Download or read book Papers of the Forty First Algonquian Conference written by Karl S. Hele and published by SUNY Press. This book was released on 2014-07-17 with total page 335 pages. Available in PDF, EPUB and Kindle. Book excerpt: Papers of the forty-first Algonquian Conference held at Concordia University in October 2009. The papers of the Algonquian Conference have long served as the primary source of peer-reviewed scholarship addressing topics related to the languages and societies of Algonquian peoples. Contributions, which are peer-reviewed submissions presented at the annual conference, represent an assortment of humanities and social science disciplines, including archeology, cultural anthropology, history, ethnohistory, linguistics, literary studies, Native studies, social work, film, and countless others.

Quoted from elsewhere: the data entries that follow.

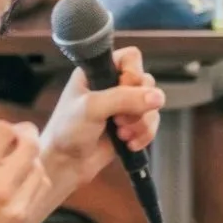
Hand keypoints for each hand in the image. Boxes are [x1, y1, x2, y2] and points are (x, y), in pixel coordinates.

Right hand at [0, 121, 51, 222]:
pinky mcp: (27, 219)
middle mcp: (2, 186)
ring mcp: (18, 205)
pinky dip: (34, 179)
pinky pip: (41, 187)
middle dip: (25, 135)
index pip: (4, 130)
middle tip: (18, 136)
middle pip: (31, 143)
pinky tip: (20, 183)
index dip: (2, 128)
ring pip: (40, 166)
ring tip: (15, 164)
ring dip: (30, 160)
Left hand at [40, 48, 164, 188]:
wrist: (64, 164)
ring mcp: (123, 106)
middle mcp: (112, 85)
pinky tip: (129, 144)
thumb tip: (158, 97)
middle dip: (138, 105)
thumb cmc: (67, 131)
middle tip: (118, 119)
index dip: (132, 73)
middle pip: (146, 82)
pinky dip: (144, 134)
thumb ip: (124, 98)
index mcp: (98, 71)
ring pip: (152, 105)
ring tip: (122, 135)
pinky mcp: (130, 125)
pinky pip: (152, 123)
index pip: (131, 58)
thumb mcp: (92, 108)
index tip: (122, 91)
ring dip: (141, 123)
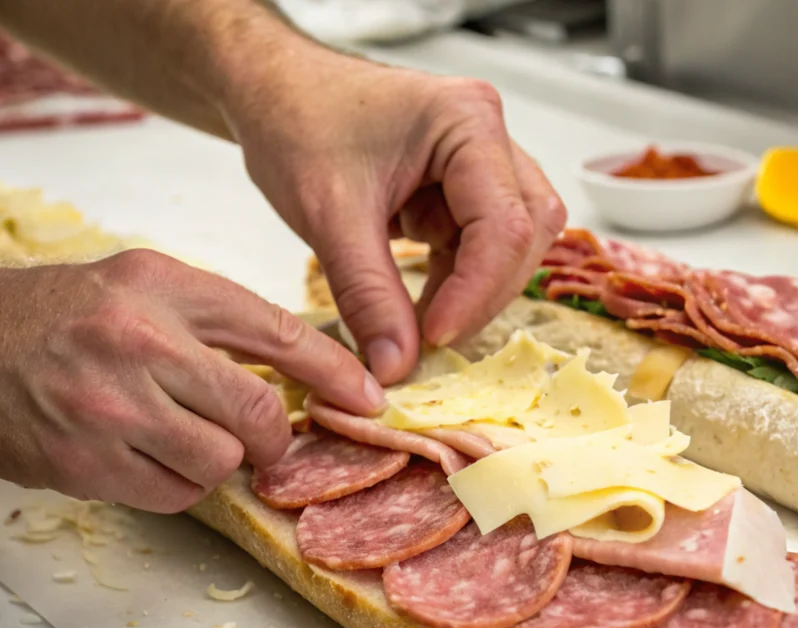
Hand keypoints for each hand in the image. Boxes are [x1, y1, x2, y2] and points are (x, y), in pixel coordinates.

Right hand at [0, 250, 384, 512]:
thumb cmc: (54, 318)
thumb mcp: (137, 287)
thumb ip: (211, 321)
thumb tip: (294, 372)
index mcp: (161, 284)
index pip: (275, 329)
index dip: (334, 370)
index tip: (367, 395)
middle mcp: (139, 339)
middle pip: (257, 408)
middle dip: (276, 437)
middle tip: (268, 441)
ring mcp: (111, 404)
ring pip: (221, 458)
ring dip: (219, 461)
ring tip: (183, 441)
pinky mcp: (86, 461)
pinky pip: (175, 492)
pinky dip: (178, 484)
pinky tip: (147, 457)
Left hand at [220, 42, 566, 384]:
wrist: (271, 92)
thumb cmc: (296, 123)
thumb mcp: (329, 214)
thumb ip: (368, 294)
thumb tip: (398, 365)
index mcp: (468, 122)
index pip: (505, 224)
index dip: (476, 291)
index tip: (432, 339)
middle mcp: (489, 137)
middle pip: (526, 235)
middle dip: (484, 295)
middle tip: (432, 341)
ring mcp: (481, 164)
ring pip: (512, 245)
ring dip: (474, 292)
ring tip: (422, 327)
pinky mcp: (463, 190)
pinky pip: (480, 248)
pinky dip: (456, 284)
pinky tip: (420, 310)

Both theoretical and descriptive approaches are welcomed, and submissions often provide previously unpublished data from historical and contemporary sources, or novel theoretical insights based on firsthand research. The research is commonly interdisciplinary in scope and the papers are filled with contributions presenting fresh research from a broad array of researchers and writers. These papers are essential reading for those interested in Algonquian world views, cultures, history, and languages. They build bridges among a large international group of people who write in different disciplines. Scholars in linguistics, anthropology, history, education, and other fields are brought together in one vital community, thanks to these publications.